The Davis Police Department’s Professional Standard Unit launched an investigation this week to determine exactly what occurred when a Davis police officer questioned an African-American resident in front of his West Davis home last month.
On April 17, longtime resident Eli Davis was mowing his front lawn when a police officer stopped in front of his driveway to ask whether he lived there. The officer first had driven by, but then circled back, according to the letter Davis wrote to The Enterprise last week.
Davis said that he did live there, but the officer persisted, saying that he “fit the description” of someone the police were looking for, and asked for identification.
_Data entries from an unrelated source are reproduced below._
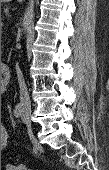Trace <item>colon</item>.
Segmentation results:
<instances>
[{
  "instance_id": "obj_1",
  "label": "colon",
  "mask_w": 109,
  "mask_h": 170,
  "mask_svg": "<svg viewBox=\"0 0 109 170\" xmlns=\"http://www.w3.org/2000/svg\"><path fill=\"white\" fill-rule=\"evenodd\" d=\"M6 170H35V169H31L28 168L24 165H12V164H8L6 166Z\"/></svg>"
}]
</instances>
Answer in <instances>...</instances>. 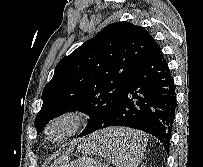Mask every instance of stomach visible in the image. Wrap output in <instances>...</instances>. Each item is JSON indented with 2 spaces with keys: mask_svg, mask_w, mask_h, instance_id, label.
<instances>
[{
  "mask_svg": "<svg viewBox=\"0 0 203 167\" xmlns=\"http://www.w3.org/2000/svg\"><path fill=\"white\" fill-rule=\"evenodd\" d=\"M116 128H112V129H107L103 132H101L100 134H96L94 136L95 139H100L101 141H106V140H111L112 138H105V139H102V137L104 135H108L110 132H113ZM82 151L83 152H90L89 149H86V148H82ZM140 151H139V147L136 149V155L138 157H140ZM67 167H102L101 164L92 159V158H89V157H82V158H79L75 161H73L71 164H69Z\"/></svg>",
  "mask_w": 203,
  "mask_h": 167,
  "instance_id": "0dacf381",
  "label": "stomach"
}]
</instances>
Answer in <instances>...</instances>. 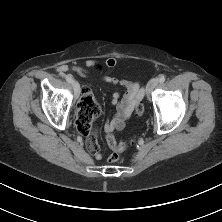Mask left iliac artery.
I'll use <instances>...</instances> for the list:
<instances>
[{"label":"left iliac artery","mask_w":222,"mask_h":222,"mask_svg":"<svg viewBox=\"0 0 222 222\" xmlns=\"http://www.w3.org/2000/svg\"><path fill=\"white\" fill-rule=\"evenodd\" d=\"M165 80H166V77H165V76H161V77L159 78V82H160V83H163Z\"/></svg>","instance_id":"left-iliac-artery-1"}]
</instances>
Once Davis produced the identification from his home, the officer left, explaining that it was clear he lived there because he had no trouble entering.
Once the officer had gone, Davis called the Police Department to inquire whether a criminal event had taken place nearby involving someone fitting his description: a tall, slender, black male.
But the person who answered the phone was not aware of any such incident.
“I fear that the only description that fit is that of being a black American male, and therefore is an image of his ignorance,” Davis wrote about the officer. “His action was more gut reaction of ‘see a black male’ and think ‘suspect of something.’ ”
Davis police Lt. Glenn Glasgow told The Enterprise on Thursday, however, that the department’s call-taker was mistaken and that an incident involving someone who matched Davis’ description had occurred.
“Community members called in at a little after 2 p.m. (about) a residential burglary occurring at that moment,” Glasgow said. “The person who called described the alleged suspect as an African-American adult male and then also provided a clothing description. Our officers got into the area, set up a perimeter and, during the course of the investigation, contacted several African-American males in the immediate area (who matched the description). … Mr. Davis was one of them.”
Glasgow said it was a miscommunication on the part of the department.
He also added that while Davis has not filed a formal complaint, the department will review the incident thoroughly.
“We are reviewing the circumstances surrounding the incident, as well as his claim of racial profiling,” Glasgow said. “We take these allegations very seriously.”
As for the burglary, Glasgow said the resident who called the police initially had misidentified a solicitor who was walking around the neighborhood.
Davis could not be reached for comment on the matter.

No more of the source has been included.